The record of Mesozoic and Cenozoic chytrid parasites is exceedingly meagre. Pollen grains and spores obtained through palynological sampling sometimes contain structures that may represent chytrids. However, these structures do not normally receive attention because the focus of the research is directed at the pollen and spores, rather than their contents (Taylor et al., 2015a). A Mesozoic example of such an occurrence is Rhizophidites triassicus, a putative chytrid parasite of some Triassic spores that resembles the extant Globomyces pollinis-pini, which is a parasite of pine pollen (Daugherty, 1941). 

Zygomycetous fungi

Fossil evidence of zygomycetous fungi and their interactions with other organisms is rare. Not even the famous Rhynie chert has produced conclusive evidence of them (Krings et al., 2013a). The oldest bona fide fossils of zygomycetous fungi come from the Lower Pennsylvanian of England (~319 Ma) and occur in the form of several types of structurally preserved reproductive units interpreted as zygosporangia with attached gametangia (Krings and Taylor, 2012a, 2012b; Krings et al., 2013b). These fossils all have been discovered within the confines of plant parts, such as ovules and degraded wood. This is unusual since most modern zygomycetes produce zygospores aerially, on or in the soil, or on organic debris (Benny et al., 2001). As to whether the occurrence within plant parts reflects some life history strategy of Carboniferous zygomycetous fungi, perhaps plant parasitism, cannot be determined.

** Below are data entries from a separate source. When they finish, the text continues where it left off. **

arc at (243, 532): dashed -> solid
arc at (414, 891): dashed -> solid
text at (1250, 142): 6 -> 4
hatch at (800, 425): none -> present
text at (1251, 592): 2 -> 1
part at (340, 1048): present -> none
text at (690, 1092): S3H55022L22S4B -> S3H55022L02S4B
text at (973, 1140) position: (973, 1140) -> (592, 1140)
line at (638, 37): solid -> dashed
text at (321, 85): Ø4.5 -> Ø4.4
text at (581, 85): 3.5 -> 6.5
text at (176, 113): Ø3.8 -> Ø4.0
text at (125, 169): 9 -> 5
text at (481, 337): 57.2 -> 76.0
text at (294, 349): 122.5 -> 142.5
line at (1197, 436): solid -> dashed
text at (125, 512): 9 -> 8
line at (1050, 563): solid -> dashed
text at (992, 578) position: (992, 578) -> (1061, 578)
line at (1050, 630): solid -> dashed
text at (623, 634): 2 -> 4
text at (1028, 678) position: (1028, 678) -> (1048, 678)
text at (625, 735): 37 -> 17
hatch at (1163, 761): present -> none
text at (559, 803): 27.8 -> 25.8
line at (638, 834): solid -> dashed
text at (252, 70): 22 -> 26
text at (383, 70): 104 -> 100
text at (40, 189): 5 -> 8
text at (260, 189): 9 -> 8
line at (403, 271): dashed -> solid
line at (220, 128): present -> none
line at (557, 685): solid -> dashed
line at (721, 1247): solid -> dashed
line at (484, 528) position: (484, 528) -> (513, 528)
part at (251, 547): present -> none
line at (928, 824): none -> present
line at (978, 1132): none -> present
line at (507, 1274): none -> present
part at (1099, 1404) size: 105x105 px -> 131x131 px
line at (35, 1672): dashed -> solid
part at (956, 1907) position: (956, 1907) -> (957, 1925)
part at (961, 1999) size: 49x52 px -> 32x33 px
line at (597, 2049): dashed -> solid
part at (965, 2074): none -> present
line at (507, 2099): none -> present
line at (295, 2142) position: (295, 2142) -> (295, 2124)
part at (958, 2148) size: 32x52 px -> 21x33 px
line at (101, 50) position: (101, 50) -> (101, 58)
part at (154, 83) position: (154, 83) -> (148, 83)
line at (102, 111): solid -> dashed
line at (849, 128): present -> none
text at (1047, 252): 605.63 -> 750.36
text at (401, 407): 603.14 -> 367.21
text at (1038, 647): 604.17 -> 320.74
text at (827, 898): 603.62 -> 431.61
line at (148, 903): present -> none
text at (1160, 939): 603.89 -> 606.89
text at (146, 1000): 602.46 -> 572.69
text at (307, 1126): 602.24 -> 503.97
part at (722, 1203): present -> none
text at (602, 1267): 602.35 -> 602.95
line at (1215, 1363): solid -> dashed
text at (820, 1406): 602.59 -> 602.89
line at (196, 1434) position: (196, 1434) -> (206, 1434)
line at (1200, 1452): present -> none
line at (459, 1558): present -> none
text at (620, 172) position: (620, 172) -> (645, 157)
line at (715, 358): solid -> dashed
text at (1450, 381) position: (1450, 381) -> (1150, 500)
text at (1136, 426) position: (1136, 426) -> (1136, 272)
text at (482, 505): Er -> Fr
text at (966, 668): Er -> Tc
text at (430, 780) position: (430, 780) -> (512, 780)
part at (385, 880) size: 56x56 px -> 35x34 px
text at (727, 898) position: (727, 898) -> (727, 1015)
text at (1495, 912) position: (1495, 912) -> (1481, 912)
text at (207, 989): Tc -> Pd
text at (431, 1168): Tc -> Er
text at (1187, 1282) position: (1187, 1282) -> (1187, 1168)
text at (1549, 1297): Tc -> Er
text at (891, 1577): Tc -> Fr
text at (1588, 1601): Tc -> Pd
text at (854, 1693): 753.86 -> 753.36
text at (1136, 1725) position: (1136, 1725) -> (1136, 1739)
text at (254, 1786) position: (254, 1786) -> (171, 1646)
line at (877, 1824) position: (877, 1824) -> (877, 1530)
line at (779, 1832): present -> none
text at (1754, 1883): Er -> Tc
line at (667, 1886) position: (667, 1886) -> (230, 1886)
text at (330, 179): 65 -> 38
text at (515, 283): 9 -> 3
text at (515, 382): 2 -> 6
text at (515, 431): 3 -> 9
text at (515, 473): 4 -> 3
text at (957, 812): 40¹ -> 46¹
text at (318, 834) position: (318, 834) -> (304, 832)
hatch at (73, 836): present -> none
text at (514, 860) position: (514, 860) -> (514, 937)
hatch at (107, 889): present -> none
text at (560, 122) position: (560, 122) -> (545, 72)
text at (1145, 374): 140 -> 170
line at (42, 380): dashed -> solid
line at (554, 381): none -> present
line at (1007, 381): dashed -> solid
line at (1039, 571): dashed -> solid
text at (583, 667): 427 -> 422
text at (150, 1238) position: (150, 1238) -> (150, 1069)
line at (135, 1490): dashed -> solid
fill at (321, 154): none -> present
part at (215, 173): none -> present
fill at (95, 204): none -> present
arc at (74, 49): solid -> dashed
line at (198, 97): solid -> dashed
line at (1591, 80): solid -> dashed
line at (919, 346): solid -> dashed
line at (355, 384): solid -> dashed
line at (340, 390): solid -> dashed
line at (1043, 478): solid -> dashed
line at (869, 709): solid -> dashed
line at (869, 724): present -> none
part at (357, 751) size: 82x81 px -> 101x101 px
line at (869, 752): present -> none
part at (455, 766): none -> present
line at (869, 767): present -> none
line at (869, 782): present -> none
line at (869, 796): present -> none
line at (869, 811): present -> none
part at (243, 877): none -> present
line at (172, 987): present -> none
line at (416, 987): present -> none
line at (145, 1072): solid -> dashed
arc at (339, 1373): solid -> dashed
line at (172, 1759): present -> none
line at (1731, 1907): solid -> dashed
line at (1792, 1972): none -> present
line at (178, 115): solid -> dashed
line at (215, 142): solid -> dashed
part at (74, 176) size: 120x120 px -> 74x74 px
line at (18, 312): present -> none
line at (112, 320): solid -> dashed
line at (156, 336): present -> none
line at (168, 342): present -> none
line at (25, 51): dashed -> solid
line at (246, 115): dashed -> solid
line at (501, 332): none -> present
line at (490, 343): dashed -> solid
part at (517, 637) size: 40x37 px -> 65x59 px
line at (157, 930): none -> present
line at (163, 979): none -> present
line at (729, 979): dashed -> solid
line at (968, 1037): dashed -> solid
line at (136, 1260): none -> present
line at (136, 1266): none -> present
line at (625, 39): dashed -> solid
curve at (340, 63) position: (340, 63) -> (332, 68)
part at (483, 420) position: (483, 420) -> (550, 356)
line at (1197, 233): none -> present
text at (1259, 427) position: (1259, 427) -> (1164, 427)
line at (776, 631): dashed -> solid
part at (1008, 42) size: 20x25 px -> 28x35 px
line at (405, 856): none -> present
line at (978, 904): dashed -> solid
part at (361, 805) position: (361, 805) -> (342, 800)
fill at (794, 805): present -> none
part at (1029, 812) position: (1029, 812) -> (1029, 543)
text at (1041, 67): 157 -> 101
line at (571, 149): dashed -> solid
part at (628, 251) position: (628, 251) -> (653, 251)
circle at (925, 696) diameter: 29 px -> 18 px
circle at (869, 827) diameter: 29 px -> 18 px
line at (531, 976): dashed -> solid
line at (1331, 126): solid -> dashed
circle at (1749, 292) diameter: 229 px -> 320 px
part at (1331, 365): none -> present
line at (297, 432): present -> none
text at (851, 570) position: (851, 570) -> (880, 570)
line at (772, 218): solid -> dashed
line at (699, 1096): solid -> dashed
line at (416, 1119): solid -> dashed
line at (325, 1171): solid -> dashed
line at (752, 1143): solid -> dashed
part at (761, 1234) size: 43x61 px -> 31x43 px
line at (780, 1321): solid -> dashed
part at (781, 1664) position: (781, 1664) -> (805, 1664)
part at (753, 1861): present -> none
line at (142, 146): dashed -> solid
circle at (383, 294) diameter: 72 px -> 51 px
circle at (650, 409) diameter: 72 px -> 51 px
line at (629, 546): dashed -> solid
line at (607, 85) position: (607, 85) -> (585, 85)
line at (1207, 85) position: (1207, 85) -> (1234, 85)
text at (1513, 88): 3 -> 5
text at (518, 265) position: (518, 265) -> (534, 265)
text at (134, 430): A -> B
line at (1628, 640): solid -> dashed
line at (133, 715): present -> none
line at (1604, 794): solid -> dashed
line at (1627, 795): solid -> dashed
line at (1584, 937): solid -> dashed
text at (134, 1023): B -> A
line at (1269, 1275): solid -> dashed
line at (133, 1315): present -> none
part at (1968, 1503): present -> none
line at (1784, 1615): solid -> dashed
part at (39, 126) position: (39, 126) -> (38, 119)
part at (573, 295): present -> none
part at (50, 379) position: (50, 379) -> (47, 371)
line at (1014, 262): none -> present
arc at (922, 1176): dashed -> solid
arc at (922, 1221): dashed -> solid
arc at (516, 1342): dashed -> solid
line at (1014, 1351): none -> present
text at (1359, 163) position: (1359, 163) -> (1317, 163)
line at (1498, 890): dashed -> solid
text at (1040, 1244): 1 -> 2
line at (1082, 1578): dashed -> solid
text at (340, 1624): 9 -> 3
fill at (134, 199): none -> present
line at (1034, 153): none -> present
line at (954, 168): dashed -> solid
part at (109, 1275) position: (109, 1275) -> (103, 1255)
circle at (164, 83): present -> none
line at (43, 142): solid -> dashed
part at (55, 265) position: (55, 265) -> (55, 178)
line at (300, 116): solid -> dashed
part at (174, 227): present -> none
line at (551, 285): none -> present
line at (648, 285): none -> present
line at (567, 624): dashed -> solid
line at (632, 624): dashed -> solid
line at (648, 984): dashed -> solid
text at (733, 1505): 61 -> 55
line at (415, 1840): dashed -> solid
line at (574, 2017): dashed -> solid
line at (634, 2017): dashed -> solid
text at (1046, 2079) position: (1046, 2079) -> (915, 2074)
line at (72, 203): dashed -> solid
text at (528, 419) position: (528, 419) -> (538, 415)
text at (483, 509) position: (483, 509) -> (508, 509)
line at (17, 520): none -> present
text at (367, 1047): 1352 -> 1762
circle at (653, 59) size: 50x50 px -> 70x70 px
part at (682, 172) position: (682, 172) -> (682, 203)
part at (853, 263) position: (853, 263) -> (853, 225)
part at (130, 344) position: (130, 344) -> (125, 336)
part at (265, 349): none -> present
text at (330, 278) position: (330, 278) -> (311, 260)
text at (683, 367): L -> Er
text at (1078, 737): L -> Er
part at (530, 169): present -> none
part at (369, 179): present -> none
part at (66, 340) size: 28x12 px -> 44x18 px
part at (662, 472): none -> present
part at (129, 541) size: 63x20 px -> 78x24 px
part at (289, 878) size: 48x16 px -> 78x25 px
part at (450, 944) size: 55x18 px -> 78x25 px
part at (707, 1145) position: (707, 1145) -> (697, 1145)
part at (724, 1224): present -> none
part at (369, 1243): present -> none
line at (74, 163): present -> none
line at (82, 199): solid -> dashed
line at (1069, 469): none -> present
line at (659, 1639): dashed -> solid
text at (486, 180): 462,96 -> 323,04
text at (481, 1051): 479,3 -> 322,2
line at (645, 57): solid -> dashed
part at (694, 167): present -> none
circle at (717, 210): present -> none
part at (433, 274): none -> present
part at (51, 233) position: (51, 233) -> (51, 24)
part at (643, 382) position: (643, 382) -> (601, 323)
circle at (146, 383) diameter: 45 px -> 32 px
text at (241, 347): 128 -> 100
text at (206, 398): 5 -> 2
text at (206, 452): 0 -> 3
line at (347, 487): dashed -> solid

There are a few reports of putative parasitic zygomycetous fungi preserved in amber. For example, aseptate hyphae that resemble the assimilative hyphae of certain modern nematophagous zygomycetes occur in Miocene amber fossils of nematodes from Mexico (~20 Ma) (Fig. 1L; Jansson and Poinar, 1986). Another example is present in Cretaceous amber from Spain (~120 Ma) (Speranza et al., 2010), and occurs in the form of a thrip containing hyphae and reproductive structures similar to those seen in certain extant zygomycetes. Moreover, Poinar and Thomas (1982) describe an entomophthoralean fungus from a termite preserved in amber from the Miocene Dominican Republic (~18 Ma). The body of the animal is covered with a white mat composed of closely appressed (Fig. 1M), supposedly coenocytic hyphae. A layer of conidia lines the surface of the mycelial covering. Some of the conidia are budding and a number of smaller conidia (secondary conidia) are present in the amber close to the mycelial covering.